Shiny Stuff
AM Psalm 16, 17 • PM Psalm 134, 135
Dan 3:1-18 • 1 John 3:1-10 • Luke 3:15-22
Gold is a major character in today’s reading from Daniel. My research has had me look into it, and it is interesting stuff. Every ounce on earth is a space traveler. Gold is born either in a supernova, the explosion of a massive star, or in a collision of two unimaginably dense neutron stars. It is flung into space. Some coalesces with other materials to form planets and other celestial objects. Most of earth’s gold is in its unreachable molten core, but some arrived about two hundred million years after the planet’s birth when we were bombarded by something like a billion billion (that’s a one followed by twenty-four zeros) tons of meteors and asteroids. It was plowed into the earth’s crust. Some was brought up, usually in mountains, by tectonic activity. That is the gold that people have mined for maybe seven thousand years.
Gold has virtually no practical uses, and yet across cultures people have considered it the definition of wealth and the essence of beauty, probably because it is shiny and does not corrode. Often it has been considered divine. Egyptians called it the breath of the gods. Aztec ideas were a little earthier. Put discreetly, they called it god-scat, a kind of holy fertilizer for humanity.
I like to remember that the band Suzanne put on my left ring finger more than thirty-seven years ago is stardust that has come from an unthinkable remove to end up exactly where it ought to be.
But it is not God.
In the lesson from Daniel, King Nebuchadnezzar erects a golden image—we’re not told of what, maybe himself?—that in our terms is about ninety feel tall and nine wide. On a musical command, everyone of every land is to fall down and worship it. Since the option is to be roasted alive, just about everybody does.
Just about, but not all.
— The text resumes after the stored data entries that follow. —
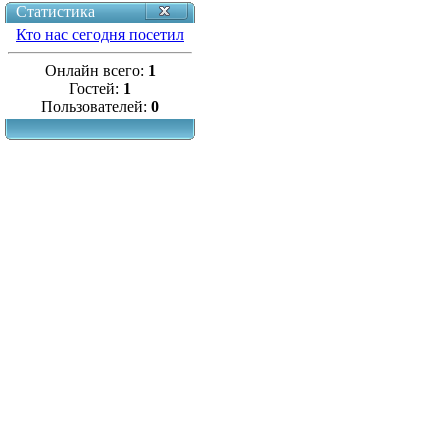
Статистика
Кто нас сегодня посетил
Онлайн всего:
1
Гостей:
1
Пользователей:
0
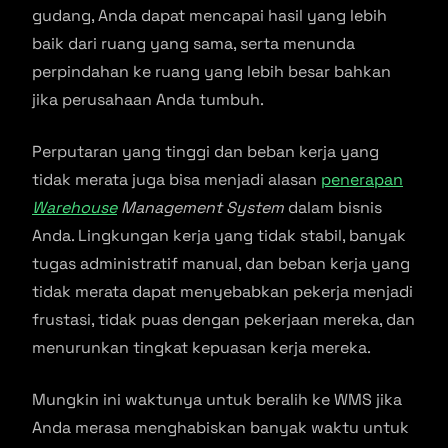
gudang, Anda dapat mencapai hasil yang lebih
baik dari ruang yang sama, serta menunda
perpindahan ke ruang yang lebih besar bahkan
jika perusahaan Anda tumbuh.
Perputaran yang tinggi dan beban kerja yang
tidak merata juga bisa menjadi alasan
penerapan
Warehouse
Management System
dalam bisnis
Anda. Lingkungan kerja yang tidak stabil, banyak
tugas administratif manual, dan beban kerja yang
tidak merata dapat menyebabkan pekerja menjadi
frustasi, tidak puas dengan pekerjaan mereka, dan
menurunkan tingkat kepuasan kerja mereka.
Mungkin ini waktunya untuk beralih ke WMS jika
Anda merasa menghabiskan banyak waktu untuk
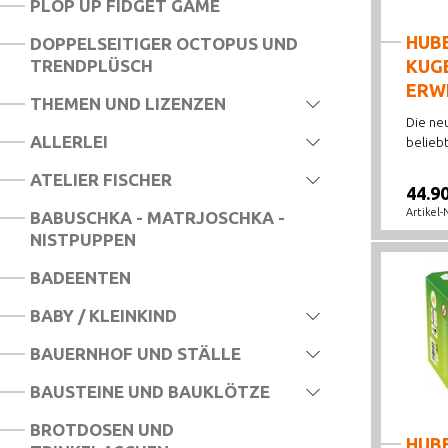
PLOP UP FIDGET GAME
HUB
DOPPELSEITIGER OCTOPUS UND
TRENDPLÜSCH
KUG
ERWE
THEMEN UND LIZENZEN
Die neu
ALLERLEI
beliebt.
ATELIER FISCHER
44.9
Artikel-
BABUSCHKA - MATRJOSCHKA -
NISTPUPPEN
BADEENTEN
BABY / KLEINKIND
BAUERNHOF UND STÄLLE
BAUSTEINE UND BAUKLÖTZE
BROTDOSEN UND
HUB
Shadrach, Meshach, and Abednego, as faithful Jews, will worship no other God, however shiny. When the king learns of this, he calls them to his court and to the massive golden image. They say, in effect, “meh.” And when he says they must worship or head to the furnace, they answer, “No, thanks, and OK.”
We know, of course, that things work out for them, but in our materialistic world, it’s hard for me to imagine a more extreme version of a temptation to false worship than a nine-story column of gold. Every one of us has been tempted, and will be tempted again, by the pursuit of some reward that would take us away from a God-centered life, but have you, or I, had anything approaching that? A Nobel prize? A plush multi-story hotel named after us? An endowed university professorship?
Small beer, as they said out West, when compared to the temptation in Daniel. When the occasion arises, I’ll try to think of those three who remind us of what’s most important, and it’s not gold.
Written by Elliott West
Elliott teaches history at the University of Arkansas. He has been a member of St. Paul’s for more than twenty-five years.